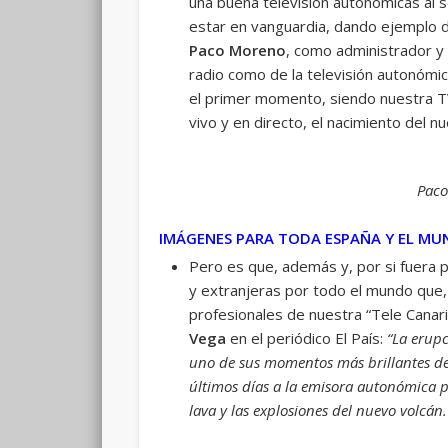
una buena televisión autonómicas al 
estar en vanguardia, dando ejemplo de
Paco Moreno
, como administrador y 
radio como de la televisión autonómi
el primer momento, siendo nuestra TV
vivo y en directo, el nacimiento del n
Paco
IMÁGENES PARA TODA ESPAÑA Y EL M
Pero es que, además y, por si fuera 
y extranjeras por todo el mundo que,
profesionales de nuestra “Tele Canari
Vega
en el periódico El País:
“La erupc
uno de sus momentos más brillantes de
últimos días a la emisora autonómica pa
lava y las explosiones del nuevo volcán.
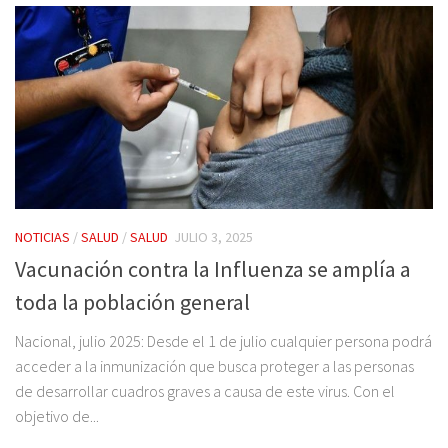
NOTICIAS
/
SALUD
/
SALUD
JULIO 3, 2025
Vacunación contra la Influenza se amplía a
toda la población general
Nacional, julio 2025: Desde el 1 de julio cualquier persona podrá
acceder a la inmunización que busca proteger a las personas
de desarrollar cuadros graves a causa de este virus. Con el
objetivo de...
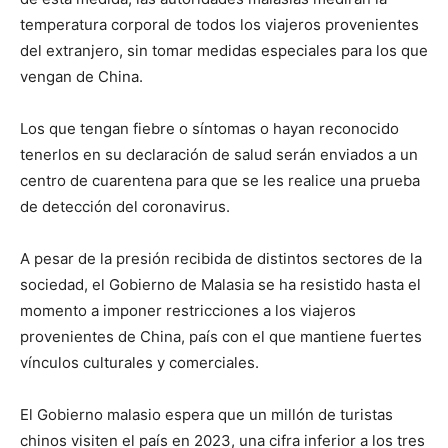
temperatura corporal de todos los viajeros provenientes
del extranjero, sin tomar medidas especiales para los que
vengan de China.
Los que tengan fiebre o síntomas o hayan reconocido
tenerlos en su declaración de salud serán enviados a un
centro de cuarentena para que se les realice una prueba
de detección del coronavirus.
A pesar de la presión recibida de distintos sectores de la
sociedad, el Gobierno de Malasia se ha resistido hasta el
momento a imponer restricciones a los viajeros
provenientes de China, país con el que mantiene fuertes
vínculos culturales y comerciales.
El Gobierno malasio espera que un millón de turistas
chinos visiten el país en 2023, una cifra inferior a los tres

::::

Exercise aim:
Please return all of the entries word for word, excluding the pictures.

Written answer:
una buena televisión autonómicas al 
estar en vanguardia, dando ejemplo de
Paco Moreno
, como administrador y 
radio como de la televisión autonómi
el primer momento, siendo nuestra TV
vivo y en directo, el nacimiento del n
Paco
IMÁGENES PARA TODA ESPAÑA Y EL M
Pero es que, además y, por si fuera 
y extranjeras por todo el mundo que,
profesionales de nuestra “Tele Canari
Vega
en el periódico El País:
“La erupc
uno de sus momentos más brillantes de
últimos días a la emisora autonómica pa
lava y las explosiones del nuevo volcán.
NOTICIAS
/
SALUD
/
SALUD
JULIO 3, 2025
Vacunación contra la Influenza se amplía a
toda la población general
Nacional, julio 2025: Desde el 1 de julio cualquier persona podrá
acceder a la inmunización que busca proteger a las personas
de desarrollar cuadros graves a causa de este virus. Con el
objetivo de...
temperatura corporal de todos los viajeros provenientes
del extranjero, sin tomar medidas especiales para los que
vengan de China.
Los que tengan fiebre o síntomas o hayan reconocido
tenerlos en su declaración de salud serán enviados a un
centro de cuarentena para que se les realice una prueba
de detección del coronavirus.
A pesar de la presión recibida de distintos sectores de la
sociedad, el Gobierno de Malasia se ha resistido hasta el
momento a imponer restricciones a los viajeros
provenientes de China, país con el que mantiene fuertes
vínculos culturales y comerciales.
El Gobierno malasio espera que un millón de turistas
chinos visiten el país en 2023, una cifra inferior a los tres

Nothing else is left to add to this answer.